**Passage provided**.
BC!!!!!!!!! definitely the place to go if your into being a forest freak  the old growth on Van isle is crazy wonderful. Trees are huuuuge, and theres like, a million types of berries in the clear cuts and in some places theres wooden board walks that wind through the forest, like some kinda e-wok village shit! Check out carmana-walbran valley but don't get lost in the labyrinth's of logging roads...I cant wait to go back there!


----------



## aneurysmamanda

i think i definitly have to make it out to BC haha everyones saying to go out there, which doesn't surprise me because western canada is fucking sweet.


----------



## trangus

yeah, im back in canadia. back in vic-boring-a. its a kewl place if u got a cool crew. food not bombs every sunday across the road from mickey d's. gr8 dumpsters. vics ok, its like the california of canada. i hate the cold so this is my winter place. goin east soon. got a buddy with inside scoop on hotshots from kamloops to toronto. sounds fun for a first hop.was gonna go last month, but alas i was deported.ohwell, buddy got frostbite anyway. poor lurch!


----------



## aneurysmamanda

i heard victoria is pretty but...thats it haha, i don't blame you for hating the cold i'm stuck in it!! but good luck on your first hop down to toronto, come and pluck me from this frozen hell hole hehe


----------



## Mady

It may be alarmist, but just in case, never hitchhike without mace.


----------



## londontapwater

A couple of years ago i hitched from Newfoundland to Alaska(with a little train hopping chucked in) and found it,apart from a few places in Quebec,a breeze.



The only time i got stopped by a cop was some place in Saskatchewan and he basically hung around for a while and bitched about moving out there from Toronto with his wife!



Got picked up by lots of different folks:more poor than rich(which always seems to be the case),more men than couples,more couples than women.

Had a few mildly dodgey experiences in Quebec but I'm big-enough and ugly enough to look after myself.



The Maritimes and the Yukon seem to be easier than all the bits in between.

Ive hitched all over 

Australia and newZealand and would put Canada up there with with ease of getting rides and the general friendliness of the natives


----------



## Teko

would you pm me more specifics about canada? i am looking to move that way probably start of spring, i love backpacking and i have always lusted after canada's mountains, and in general, canada.


----------



## peaceofreese

i just hitched to montreal from boston a couple months ago.. its not hard getting rides over the border but if you need to you can walk over to get back home right in the car lanes (i was a little surprised that border patrol still lets that happen).. i couldnt catch a ride going all the way into the states. just remember it really is a different country be ready or it would be overwhelming. And the french think its weird when you dont have a sign saying where youre going


----------



## bucksaw

if you rode in on train you could get by w/ no i.d. if you have to hitch while in Canada and you dont wanna go back 2 the states dont bring i.d. tell n e one yer from vancover, if your english is good enough. try to hop a ride back in to states there are some areas whre you can go thru safely vaxis security thing, hitchin is hard towrds the border to the states. be carefull of bugs VG park montreal.


----------

**Given request**. Copy the thread about traveling in Canada from "It may be alarmist, but" up to and including "in Quebec,a breeze.", with "a whistle" put in place of "mace".

**Excerpted records**.
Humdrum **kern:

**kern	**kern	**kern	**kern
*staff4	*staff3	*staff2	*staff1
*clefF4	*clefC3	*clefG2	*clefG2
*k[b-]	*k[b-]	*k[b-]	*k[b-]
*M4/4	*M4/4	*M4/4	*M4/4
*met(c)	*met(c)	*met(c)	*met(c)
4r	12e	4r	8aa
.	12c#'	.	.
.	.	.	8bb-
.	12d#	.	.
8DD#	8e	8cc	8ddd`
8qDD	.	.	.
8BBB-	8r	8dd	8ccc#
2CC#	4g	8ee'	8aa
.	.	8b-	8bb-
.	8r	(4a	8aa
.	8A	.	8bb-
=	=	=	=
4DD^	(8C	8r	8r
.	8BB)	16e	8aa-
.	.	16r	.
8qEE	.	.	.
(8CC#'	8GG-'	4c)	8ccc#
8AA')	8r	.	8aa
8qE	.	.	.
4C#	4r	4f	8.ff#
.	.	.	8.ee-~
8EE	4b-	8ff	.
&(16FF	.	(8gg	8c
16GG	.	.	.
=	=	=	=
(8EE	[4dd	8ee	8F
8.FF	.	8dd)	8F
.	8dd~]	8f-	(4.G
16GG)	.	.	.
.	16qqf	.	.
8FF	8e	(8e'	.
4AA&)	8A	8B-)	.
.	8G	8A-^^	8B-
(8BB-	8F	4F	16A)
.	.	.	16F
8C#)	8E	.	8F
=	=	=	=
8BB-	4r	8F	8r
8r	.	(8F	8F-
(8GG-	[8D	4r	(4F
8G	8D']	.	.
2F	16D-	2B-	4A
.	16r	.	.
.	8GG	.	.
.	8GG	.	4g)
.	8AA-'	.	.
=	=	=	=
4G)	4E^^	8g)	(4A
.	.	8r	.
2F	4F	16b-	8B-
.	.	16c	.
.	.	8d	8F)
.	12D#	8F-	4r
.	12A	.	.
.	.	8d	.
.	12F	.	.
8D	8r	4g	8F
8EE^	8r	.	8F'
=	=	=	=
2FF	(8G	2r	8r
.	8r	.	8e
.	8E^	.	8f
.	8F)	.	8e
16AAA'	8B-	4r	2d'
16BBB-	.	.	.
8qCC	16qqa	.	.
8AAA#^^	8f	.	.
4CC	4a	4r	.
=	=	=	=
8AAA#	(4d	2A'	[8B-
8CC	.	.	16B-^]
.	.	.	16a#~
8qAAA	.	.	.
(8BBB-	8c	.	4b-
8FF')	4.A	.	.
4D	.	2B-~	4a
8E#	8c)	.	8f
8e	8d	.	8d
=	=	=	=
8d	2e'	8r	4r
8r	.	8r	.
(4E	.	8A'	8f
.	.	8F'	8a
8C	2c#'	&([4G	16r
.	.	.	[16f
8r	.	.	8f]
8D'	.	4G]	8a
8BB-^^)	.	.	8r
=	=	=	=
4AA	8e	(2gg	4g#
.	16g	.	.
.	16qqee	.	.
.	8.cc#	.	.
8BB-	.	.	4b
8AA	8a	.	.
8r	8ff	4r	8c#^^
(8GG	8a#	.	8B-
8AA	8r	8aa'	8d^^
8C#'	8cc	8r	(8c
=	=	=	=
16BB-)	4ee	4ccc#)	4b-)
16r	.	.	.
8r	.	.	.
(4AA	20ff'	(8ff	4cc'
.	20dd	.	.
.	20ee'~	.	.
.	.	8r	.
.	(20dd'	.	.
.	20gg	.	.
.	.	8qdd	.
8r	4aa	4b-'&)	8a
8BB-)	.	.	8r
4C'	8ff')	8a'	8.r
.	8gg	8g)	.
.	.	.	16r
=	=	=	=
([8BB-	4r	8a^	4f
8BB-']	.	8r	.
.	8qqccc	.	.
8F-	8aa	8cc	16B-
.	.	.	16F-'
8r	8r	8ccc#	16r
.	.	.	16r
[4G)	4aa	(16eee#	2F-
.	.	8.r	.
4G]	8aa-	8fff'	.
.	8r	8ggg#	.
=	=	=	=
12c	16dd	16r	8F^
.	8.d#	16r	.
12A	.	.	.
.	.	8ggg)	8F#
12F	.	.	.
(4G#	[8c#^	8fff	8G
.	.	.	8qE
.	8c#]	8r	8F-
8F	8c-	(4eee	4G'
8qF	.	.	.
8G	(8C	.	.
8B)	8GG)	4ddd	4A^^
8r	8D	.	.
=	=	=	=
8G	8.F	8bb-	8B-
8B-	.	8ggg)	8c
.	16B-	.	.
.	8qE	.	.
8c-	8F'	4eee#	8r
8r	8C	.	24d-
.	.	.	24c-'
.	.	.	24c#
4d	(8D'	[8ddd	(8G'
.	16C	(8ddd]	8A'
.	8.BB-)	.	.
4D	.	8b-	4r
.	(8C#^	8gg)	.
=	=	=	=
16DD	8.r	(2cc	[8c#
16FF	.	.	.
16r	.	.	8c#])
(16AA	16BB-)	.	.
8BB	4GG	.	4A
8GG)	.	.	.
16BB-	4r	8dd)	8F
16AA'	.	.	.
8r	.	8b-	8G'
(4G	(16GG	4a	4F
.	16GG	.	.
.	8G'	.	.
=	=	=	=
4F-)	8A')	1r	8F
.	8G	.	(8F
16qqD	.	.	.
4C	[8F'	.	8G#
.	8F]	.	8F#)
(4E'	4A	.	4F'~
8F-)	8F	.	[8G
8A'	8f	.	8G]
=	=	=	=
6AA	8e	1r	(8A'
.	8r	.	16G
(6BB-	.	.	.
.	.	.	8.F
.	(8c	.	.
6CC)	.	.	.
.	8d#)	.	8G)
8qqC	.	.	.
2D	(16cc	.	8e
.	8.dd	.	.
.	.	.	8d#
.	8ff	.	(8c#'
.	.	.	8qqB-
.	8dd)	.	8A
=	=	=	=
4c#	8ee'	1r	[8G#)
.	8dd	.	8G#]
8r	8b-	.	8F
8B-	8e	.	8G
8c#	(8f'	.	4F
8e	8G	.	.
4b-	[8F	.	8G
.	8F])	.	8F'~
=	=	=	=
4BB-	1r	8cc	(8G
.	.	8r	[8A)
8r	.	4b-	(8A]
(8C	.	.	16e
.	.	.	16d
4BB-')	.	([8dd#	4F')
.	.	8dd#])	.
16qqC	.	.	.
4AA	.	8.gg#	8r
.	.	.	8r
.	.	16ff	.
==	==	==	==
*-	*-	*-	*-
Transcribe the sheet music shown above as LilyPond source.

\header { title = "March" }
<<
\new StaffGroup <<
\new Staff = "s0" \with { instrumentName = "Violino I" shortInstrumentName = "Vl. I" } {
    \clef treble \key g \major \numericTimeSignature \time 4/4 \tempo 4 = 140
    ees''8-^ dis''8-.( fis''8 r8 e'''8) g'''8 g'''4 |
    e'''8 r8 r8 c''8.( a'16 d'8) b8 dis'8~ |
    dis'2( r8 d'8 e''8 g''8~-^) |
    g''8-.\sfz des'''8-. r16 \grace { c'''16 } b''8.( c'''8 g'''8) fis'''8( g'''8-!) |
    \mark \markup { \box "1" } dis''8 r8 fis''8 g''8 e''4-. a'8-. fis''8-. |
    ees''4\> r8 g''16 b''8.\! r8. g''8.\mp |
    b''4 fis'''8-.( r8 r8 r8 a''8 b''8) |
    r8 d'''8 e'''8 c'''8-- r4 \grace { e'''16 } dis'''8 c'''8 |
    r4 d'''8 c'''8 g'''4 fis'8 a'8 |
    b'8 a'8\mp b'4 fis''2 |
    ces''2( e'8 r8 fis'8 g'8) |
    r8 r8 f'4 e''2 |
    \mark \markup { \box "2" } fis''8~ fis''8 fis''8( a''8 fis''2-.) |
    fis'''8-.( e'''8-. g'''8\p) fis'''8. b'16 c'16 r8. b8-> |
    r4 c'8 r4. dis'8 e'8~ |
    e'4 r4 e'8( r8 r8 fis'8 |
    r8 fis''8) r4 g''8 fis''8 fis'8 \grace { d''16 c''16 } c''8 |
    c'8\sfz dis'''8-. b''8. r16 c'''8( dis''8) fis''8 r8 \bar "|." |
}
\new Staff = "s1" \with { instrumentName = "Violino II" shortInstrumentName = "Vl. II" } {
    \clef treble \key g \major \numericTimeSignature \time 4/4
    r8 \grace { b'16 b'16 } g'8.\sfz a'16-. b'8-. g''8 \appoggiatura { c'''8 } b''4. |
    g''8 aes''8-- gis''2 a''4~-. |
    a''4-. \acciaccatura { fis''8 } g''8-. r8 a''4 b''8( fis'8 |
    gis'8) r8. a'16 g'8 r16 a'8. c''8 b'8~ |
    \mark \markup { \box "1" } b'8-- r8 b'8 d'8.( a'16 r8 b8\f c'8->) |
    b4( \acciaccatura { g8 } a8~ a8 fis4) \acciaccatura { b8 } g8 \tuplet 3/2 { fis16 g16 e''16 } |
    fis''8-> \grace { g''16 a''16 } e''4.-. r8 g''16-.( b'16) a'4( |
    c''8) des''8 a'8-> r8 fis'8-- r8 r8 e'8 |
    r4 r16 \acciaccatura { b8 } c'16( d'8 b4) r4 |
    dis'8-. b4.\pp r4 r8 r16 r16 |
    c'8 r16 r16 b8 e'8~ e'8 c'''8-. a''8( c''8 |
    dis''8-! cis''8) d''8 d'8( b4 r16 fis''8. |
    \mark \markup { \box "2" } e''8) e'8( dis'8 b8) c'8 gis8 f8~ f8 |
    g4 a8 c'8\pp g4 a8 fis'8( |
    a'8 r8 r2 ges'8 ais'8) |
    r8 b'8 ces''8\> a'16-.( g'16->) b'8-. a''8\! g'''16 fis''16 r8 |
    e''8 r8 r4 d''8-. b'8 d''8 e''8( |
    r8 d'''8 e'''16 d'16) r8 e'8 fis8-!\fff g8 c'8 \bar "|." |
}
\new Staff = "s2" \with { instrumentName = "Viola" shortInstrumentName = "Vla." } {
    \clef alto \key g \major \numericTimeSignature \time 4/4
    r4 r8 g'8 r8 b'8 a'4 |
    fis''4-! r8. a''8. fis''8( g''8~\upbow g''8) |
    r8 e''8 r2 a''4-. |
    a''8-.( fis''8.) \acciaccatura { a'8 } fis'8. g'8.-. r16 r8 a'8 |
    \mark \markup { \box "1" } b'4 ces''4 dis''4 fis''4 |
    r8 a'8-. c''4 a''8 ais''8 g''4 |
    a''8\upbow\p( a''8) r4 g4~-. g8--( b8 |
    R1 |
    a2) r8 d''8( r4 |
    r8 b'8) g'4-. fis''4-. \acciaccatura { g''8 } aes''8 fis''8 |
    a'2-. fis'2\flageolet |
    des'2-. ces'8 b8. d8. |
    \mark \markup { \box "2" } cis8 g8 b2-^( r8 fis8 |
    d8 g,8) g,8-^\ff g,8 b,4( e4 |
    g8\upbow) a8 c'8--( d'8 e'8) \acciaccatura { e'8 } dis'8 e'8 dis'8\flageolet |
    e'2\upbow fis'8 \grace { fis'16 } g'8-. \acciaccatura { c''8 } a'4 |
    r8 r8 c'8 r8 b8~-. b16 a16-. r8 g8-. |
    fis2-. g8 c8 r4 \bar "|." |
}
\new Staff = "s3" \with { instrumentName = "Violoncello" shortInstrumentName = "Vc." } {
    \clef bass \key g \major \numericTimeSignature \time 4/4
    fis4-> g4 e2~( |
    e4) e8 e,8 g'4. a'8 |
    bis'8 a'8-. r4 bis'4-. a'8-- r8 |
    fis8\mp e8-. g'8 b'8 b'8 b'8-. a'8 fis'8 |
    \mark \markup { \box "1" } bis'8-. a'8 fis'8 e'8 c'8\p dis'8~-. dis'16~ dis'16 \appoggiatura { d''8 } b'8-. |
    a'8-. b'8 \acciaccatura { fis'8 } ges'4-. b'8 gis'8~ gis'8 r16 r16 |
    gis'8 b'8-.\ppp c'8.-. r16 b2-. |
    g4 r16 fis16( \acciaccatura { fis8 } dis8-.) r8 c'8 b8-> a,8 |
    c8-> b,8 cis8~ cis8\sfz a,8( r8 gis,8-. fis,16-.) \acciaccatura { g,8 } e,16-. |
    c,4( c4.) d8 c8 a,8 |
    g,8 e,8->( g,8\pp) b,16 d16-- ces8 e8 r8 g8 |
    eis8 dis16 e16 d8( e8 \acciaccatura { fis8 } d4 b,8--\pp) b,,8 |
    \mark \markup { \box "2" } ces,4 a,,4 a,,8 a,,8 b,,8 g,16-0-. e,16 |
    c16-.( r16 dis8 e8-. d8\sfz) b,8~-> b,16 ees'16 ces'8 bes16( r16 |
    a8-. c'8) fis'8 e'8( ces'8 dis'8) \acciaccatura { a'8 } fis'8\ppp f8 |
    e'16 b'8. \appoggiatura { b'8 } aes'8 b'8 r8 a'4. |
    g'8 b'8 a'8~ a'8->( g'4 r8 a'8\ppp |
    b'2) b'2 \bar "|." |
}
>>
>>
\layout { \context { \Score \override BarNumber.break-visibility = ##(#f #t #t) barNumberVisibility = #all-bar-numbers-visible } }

**Finished task**.
It may be alarmist, but just in case, never hitchhike without a whistle.


----------



## londontapwater

A couple of years ago i hitched from Newfoundland to Alaska(with a little train hopping chucked in) and found it,apart from a few places in Quebec,a breeze.